▸ **Work order**
Copy the listing below word for word, from the line containing "Which category has" through the end of the listing, including both the first and last lines. Leave the pictures out of your copy.

______

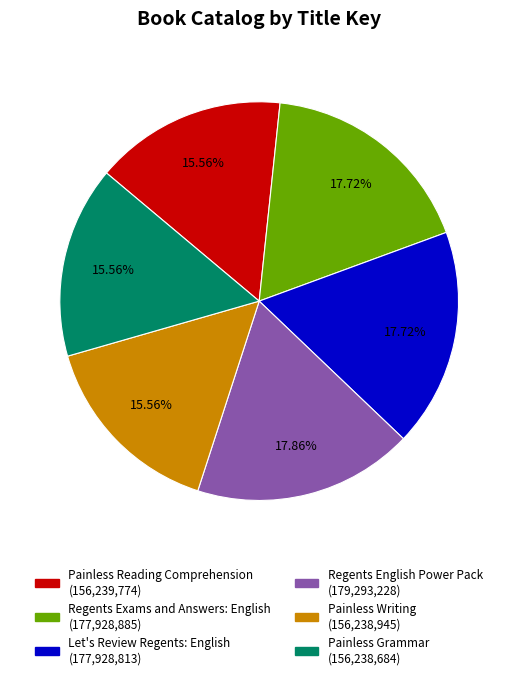

What percentage do Painless Grammar and Regents Exams and Answers: English together represent?

33.3%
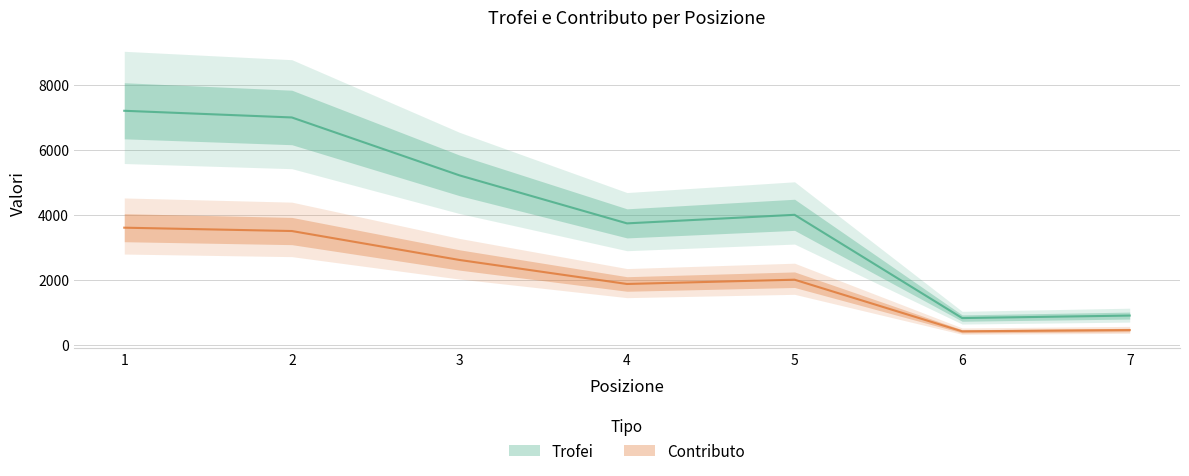

Which category has the lowest value in the Trofei series?

6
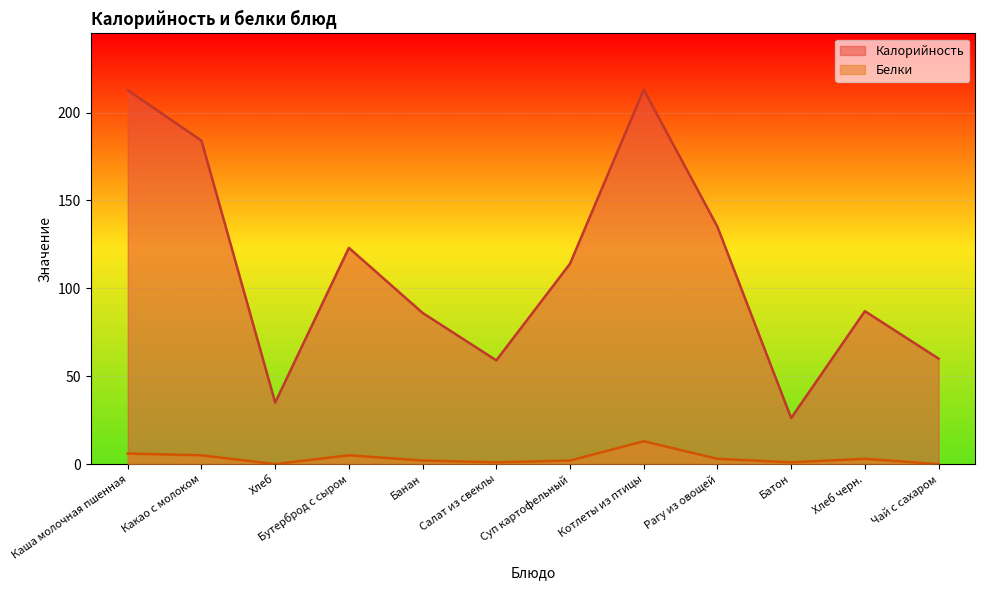

True or false: Калорийность and Белки cross at least once.

False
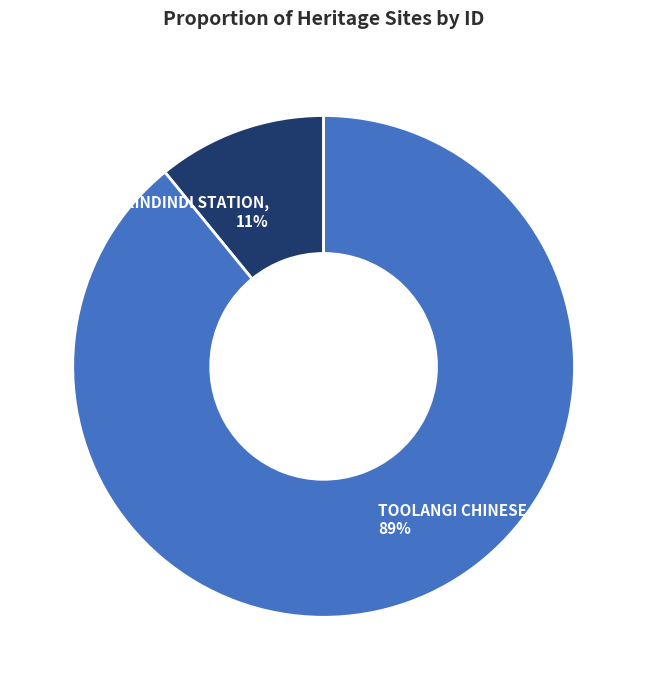

Count the number of slices in the pie.

2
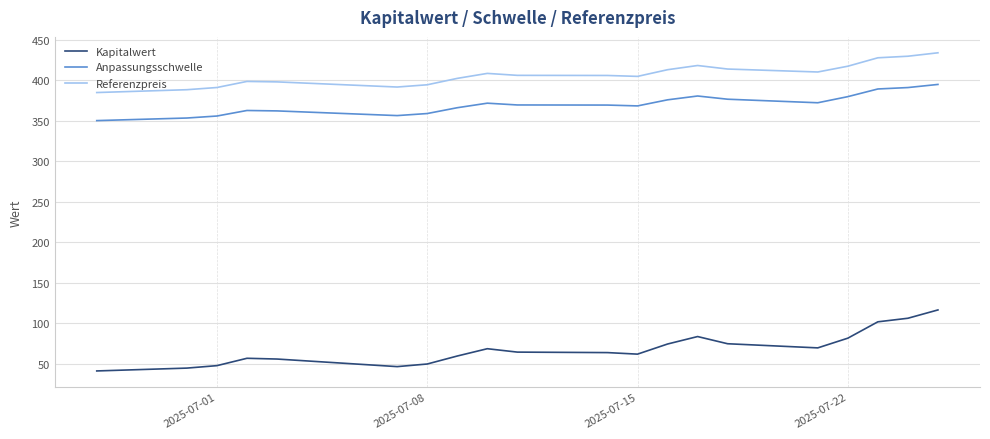

How many lines are shown in the chart?

3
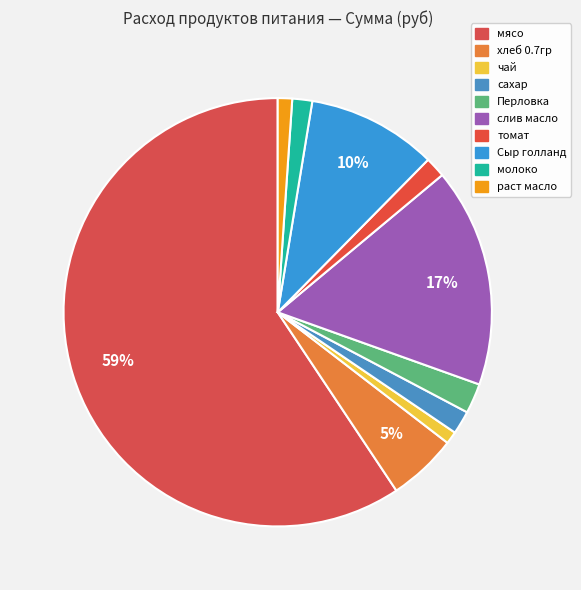

How many slices are in this pie chart?

10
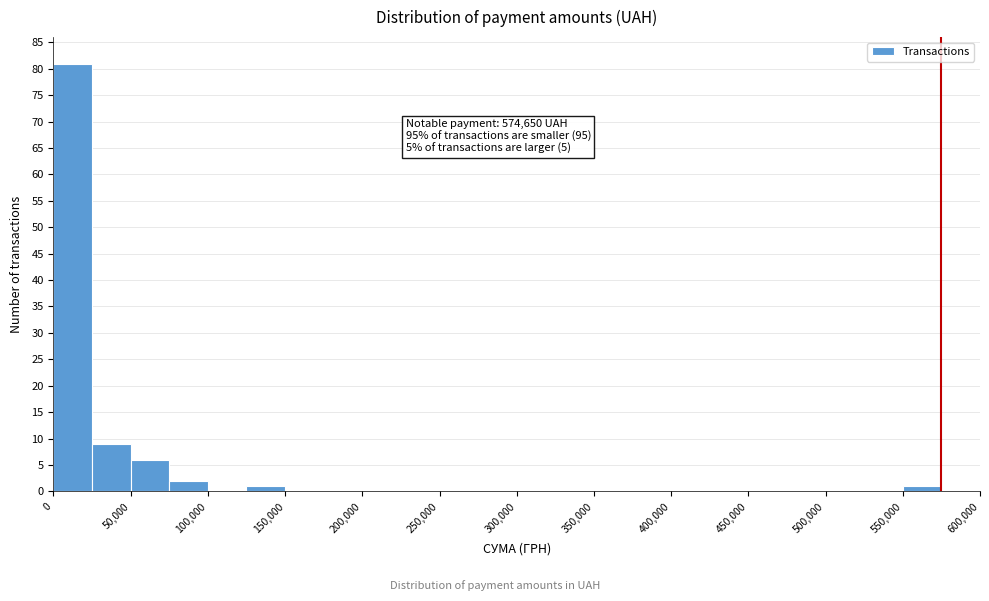

Over which range of the x-axis is the bar tallest?

0 to 25000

______

▸ **Solution for this task**
Which category has the lowest value in the Trofei series?

6

True or false: Калорийность and Белки cross at least once.

False

Count the number of slices in the pie.

2

How many lines are shown in the chart?

3

How many slices are in this pie chart?

10

Over which range of the x-axis is the bar tallest?

0 to 25000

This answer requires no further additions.